A Comissão de Constituição e Justiça e de Cidadania da Câmara dos Deputados deu um passo importante em um dos temas mais polêmicos da segurança pública brasileira. Nesta quarta-feira, os parlamentares aprovaram a admissibilidade da PEC 32/2015, que propõe reduzir a maioridade penal de 18 para 16 anos.
A proposta recebeu 44 votos favoráveis e 18 contrários. Com a decisão, o texto segue agora para análise de uma comissão especial e, posteriormente, poderá ser votado em dois turnos pelo plenário da Câmara.
O parecer favorável foi apresentado pelo deputado Coronel Assis, que defendeu a constitucionalidade da proposta.
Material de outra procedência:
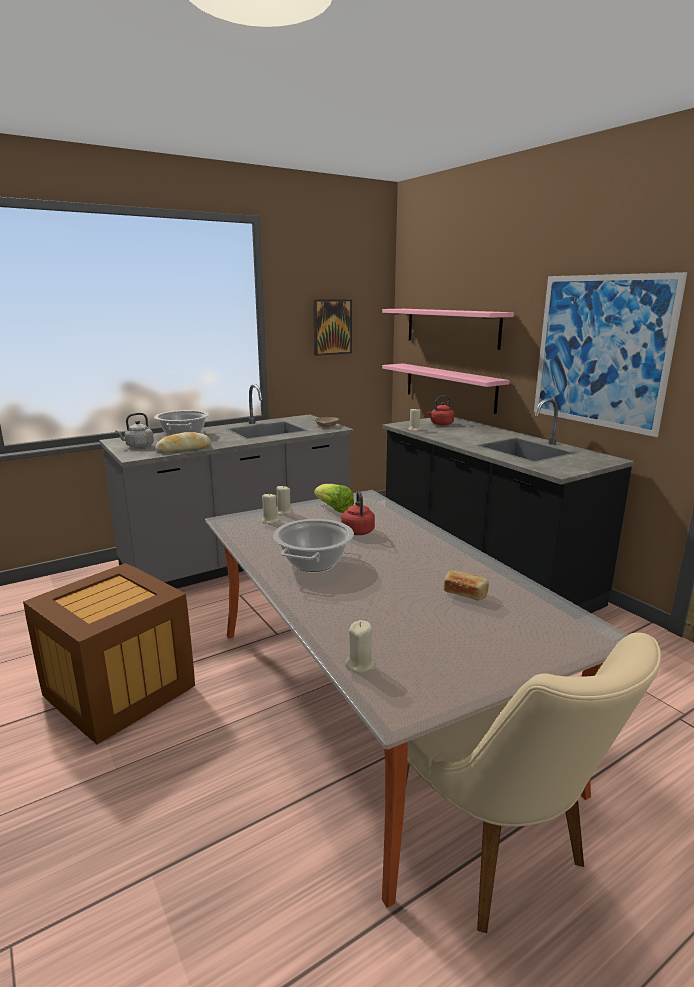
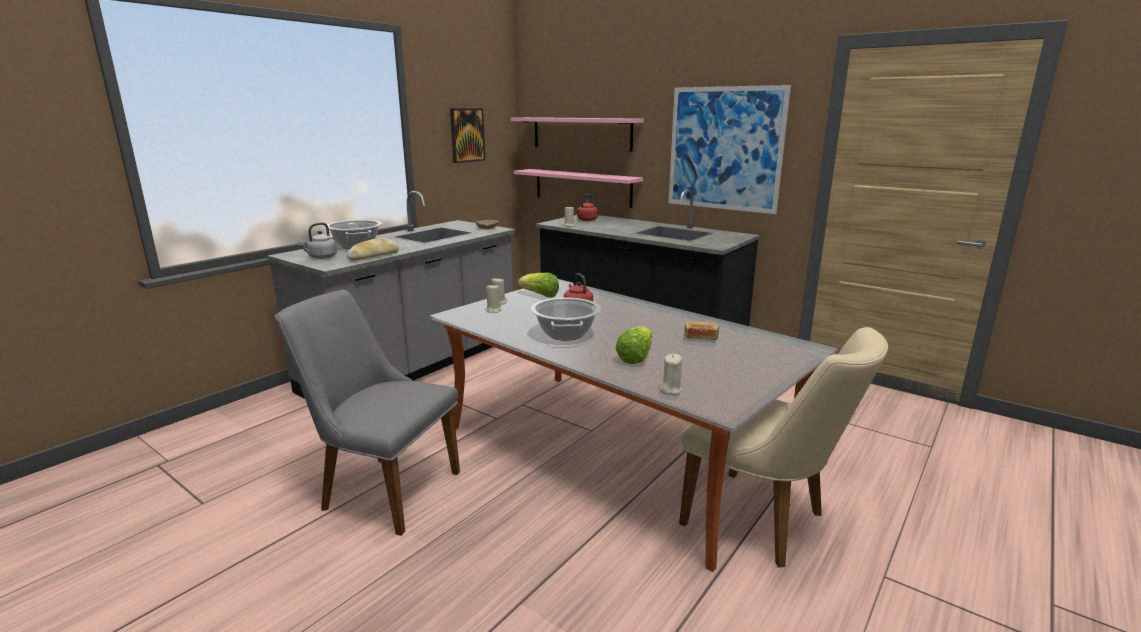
camera: 20 degrees left, 0 degrees up
(119, 691) = (381, 488): crate -> grey chair
(361, 608) = (635, 357): none -> lettuce

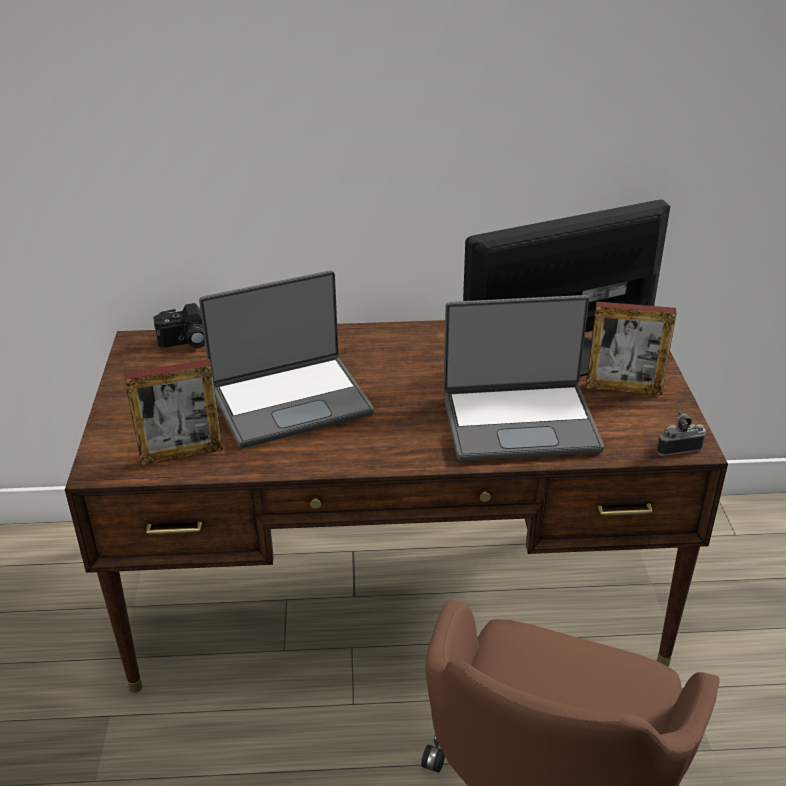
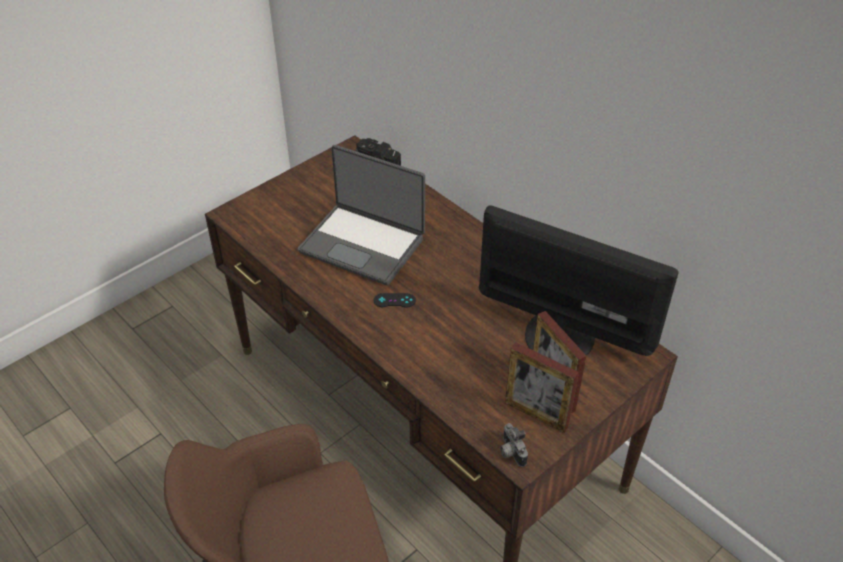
camera: 50 degrees right, 10 degrees up
(181, 454) = (272, 234): picture frame -> picture frame (536, 414)
(399, 420) = (394, 300): none -> black game controller
(519, 422) = (453, 356): laptop -> none
(677, 447) = (510, 452): camera -> camera turned 150 degrees counterclockwise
Segundo ele, a redução da maioridade penal não fere cláusulas pétreas da Constituição nem compromissos internacionais assumidos pelo Brasil.
A votação foi marcada por intensos debates. Parlamentares contrários à medida argumentaram que os direitos da infância e da juventude possuem proteção constitucional e que a mudança poderá enfrentar questionamentos no Supremo Tribunal Federal. Entre os críticos, destacaram-se Tadeu Veneri e Sâmia Bomfim, que afirmaram que a proposta não resolve as causas estruturais da violência e pode ampliar problemas relacionados ao sistema prisional.
Os defensores da PEC sustentam que a mudança representa uma resposta ao avanço da criminalidade e ao uso de adolescentes por facções criminosas e organizações ligadas ao tráfico de drogas. O deputado Mendonça Filho afirmou que a medida pode contribuir para o combate à impunidade e fortalecer as políticas de segurança pública.
Durante a discussão, também surgiram preocupações sobre possíveis efeitos da mudança. O deputado Otoni de Paula alertou para o risco de organizações criminosas passarem a recrutar jovens ainda mais novos caso a redução seja aprovada.
O tema divide opiniões há décadas no Congresso Nacional e volta ao centro do debate político em um momento de forte discussão sobre segurança pública, sistema socioeducativo e combate ao crime organizado.